Mom loved books and she taught us to love them as well.
Christmas morning brings back memories of opening the most wonderful books. There was nothing more pleasurable than feeling the heft of a book through the wrapping paper and knowing there was hours of pleasure in store.
The books were almost always the Caldecott winners, each embossed with the gleaming gold seal of the award. I learn now that, like the Newbery Medal, “the Randolph Caldecott Medal annually recognizes the preceding year’s ‘most distinguished American picture book for children’, beginning with books published in 1937.” It is given in honor of the 19th century English illustrator Randolph Caldecott by the American Library Association.
Since both Mom and Daddy were artistically minded, all the books were magnificently illustrated. The first ones, when we were little, were Hans Christian Andersen Fairy Tales, or Mother Goose Rhymes. Later, it was the beautiful covers for books like Misty of Chincoteague or The Godolphin Arabian. Each was more beautiful than the last. If I remember correctly, we brought most of those books with us when we came back to the United States in 1963. What happened to them later, regrettably, I don’t know.
Mom read voraciously and widely. Evidently her years at Miss Harris’ School for Girls in Miami and her education at Ward-Belmont made her an eclectic and intellectual reader, interested in everything. We always had shelves and shelves of books at home. Evenings (before there was television) were spent curled up in big comfy armchairs in front of the fire place while Mom read or played the piano.
Reading and having a collection of books was not a problem as long as Mom had a pied a Terre. The difficulty came when, in about 1977, she sold the house on Garcia in Coral Gables and took to the roads with Al. To the agonizing embarrassment of my straight-laced Kentucky grandmother, they lived out of Al’s car and had NO HOME! We all learned to grin and bear it.
When they arrived in a town, Al would find the daily paper and peruse it for rooms to let. It seems that there are usually elderly widow ladies or single mothers who need to supplement their income and will rent a room and bath with rights to use the kitchen. On their treks north and south, Al and Mom came to rely on finding rooms with the same people each year.

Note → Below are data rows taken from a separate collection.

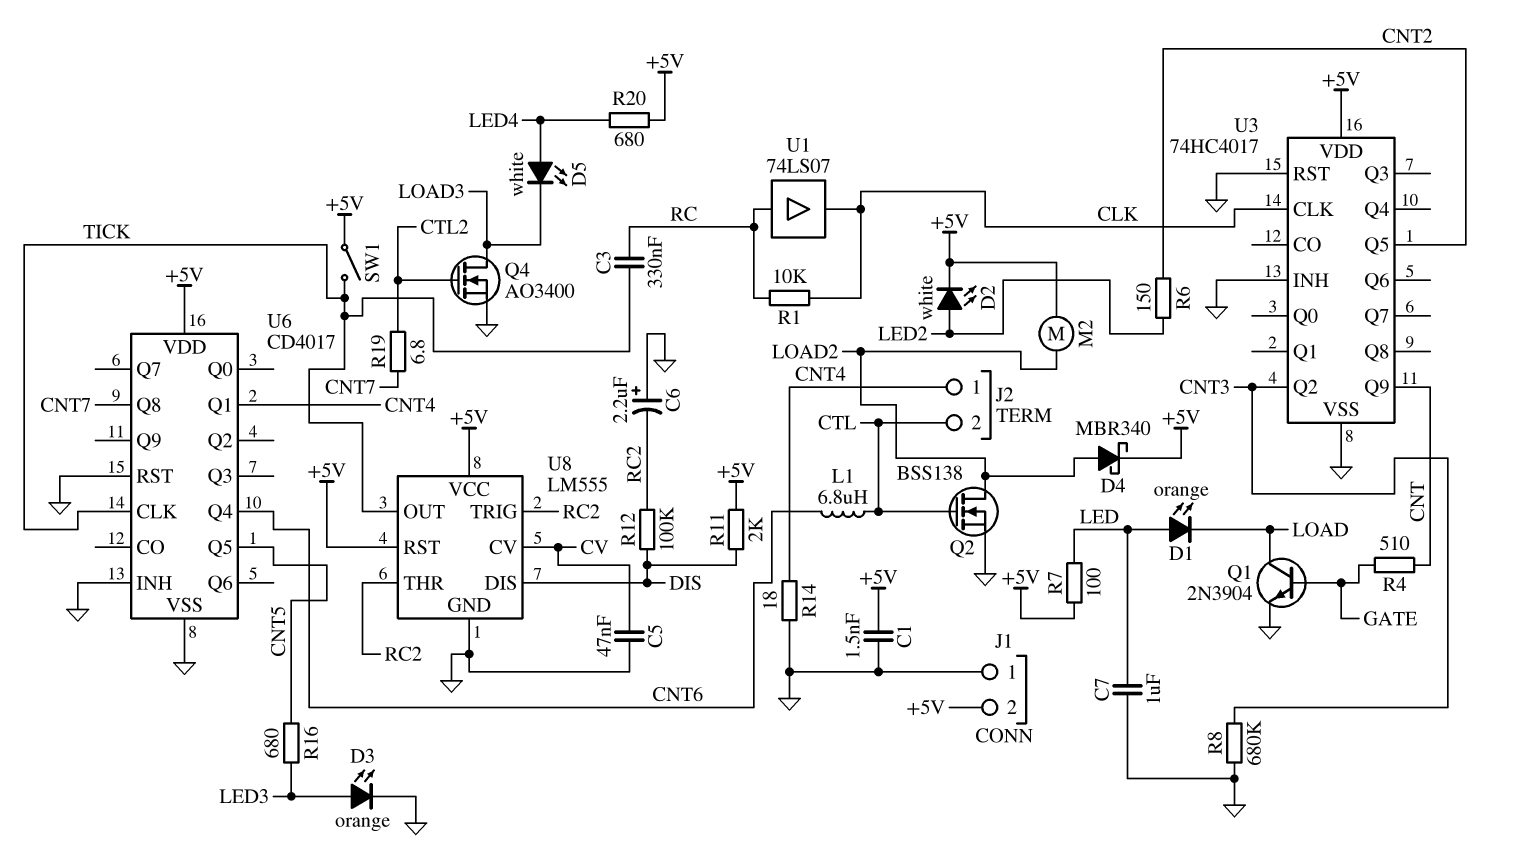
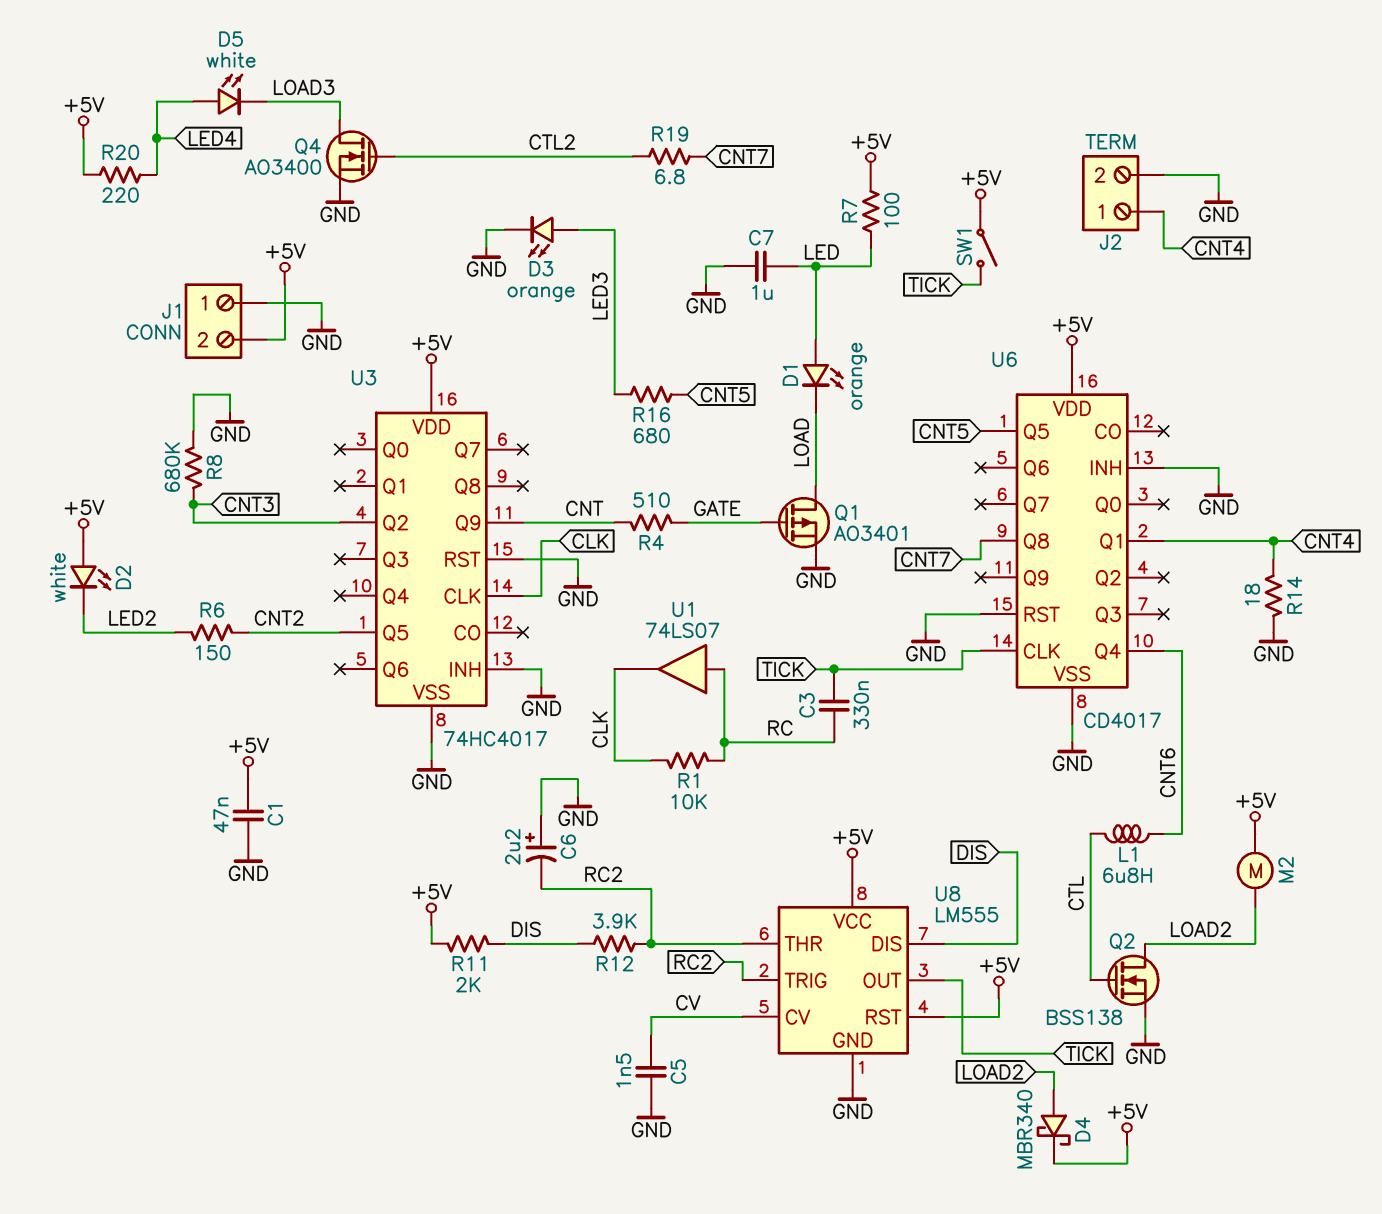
C1: 1.5nF (+5V, GND) -> 47nF (+5V, GND)
C5: 47nF (CV, GND) -> 1.5nF (CV, GND)
D2: LED white (A LED2, K +5V) -> LED white (A +5V, K LED2)
J2 pin 2: CTL -> GND
Q1: NPN 2N3904 (B GATE, C LOAD, E GND) -> PMOS AO3401 (G GATE, D LOAD, S GND)
R12: 100k (DIS, RC2) -> 3.9k (DIS, RC2)
R20: 680 (+5V, LED4) -> 220 (+5V, LED4)

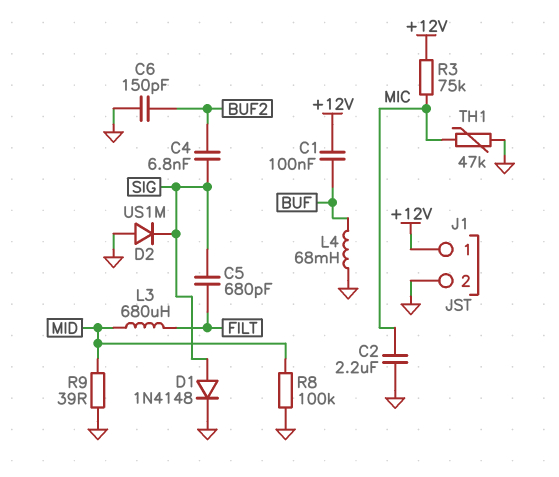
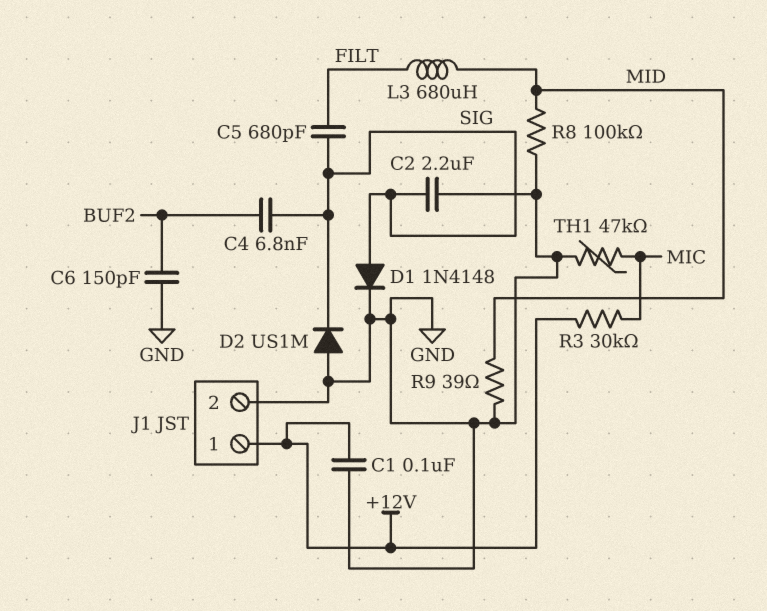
C1: 100nF (+12V, BUF) -> 100nF (+12V, GND)
C2: 2.2uF (GND, MIC) -> 2.2uF (GND, SIG)
L4: 68mH (BUF, GND) -> none
R3: 75k (+12V, MIC) -> 30k (+12V, MIC)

Without anywhere to keep books in the car, the local public library became Mom’s favorite haunt wherever she was. A library card and a pass to the local YMCA swimming pool were all that Mom needed.
Invariably, she would come across some well-written book and write to recommend it to us. Her phone calls (also before cell phones), when they came, always included some suggestion about a book that we really “must” read. I have kept a list of books that she has recommended over the years. Perhaps, someday, I will have the leisure to read them, too.
She also loved poetry and could still quote poems she learned as a girl. She believed that reading poetry was the best way to start the day. It helped to stimulate the mind and take one out of oneself and into the wider world. Probably not a bad habit to develop considering it would probably help with writing blogs.
Of course, she developed her favorites, including, as I have mentioned before, Eckhart Tolle. In his case, she bought up copies of his books and mailed them or gave them to friends and acquaintances. Again, all her friends and relations learned to smile and nod and agree and accept yet another copy of the latest opus magnus.
Each time she came to live here, on their annual passages, we visited the library often. She came to absolutely dote on one of the librarians, Richard, who always looked forward to her visits. He was the perfect librarian, supplying her with the best and the latest good reads. The two reveled in discussing the merits of the various books and she always looked forward to seeing Richard when she arrived in town. And he always asked after her when we met.
Admittedly, not all the books were intellectual. In addition to the massive Works of Montaigne or the Life of Churchill or Early Mornings on Horseback about Teddy Roosevelt, over the years, she had come to admire Lee Childs and the Jack Reacher books. We soon had the entire series. She kept them in proper order, start to finish, extending for several feet along the top of her dresser.
Even as the dementia set in, she would “read” them over again. Perhaps that is a benefit of not remembering. It is possible to enjoy books numerous times. The problem, and I think she knew it, was that she could no longer discuss the plot or the parts she liked best. It confused her when she couldn’t. Still, she kept books by her bedside right to the end.
In this day of television and You tube and cell phones and binge watching, the legacy of loving books is one that I treasure. I can only hope that there will be a place for books in the future. If Mom is to pass a legacy on to future generations, let us hope that it will be her dedication and love of books.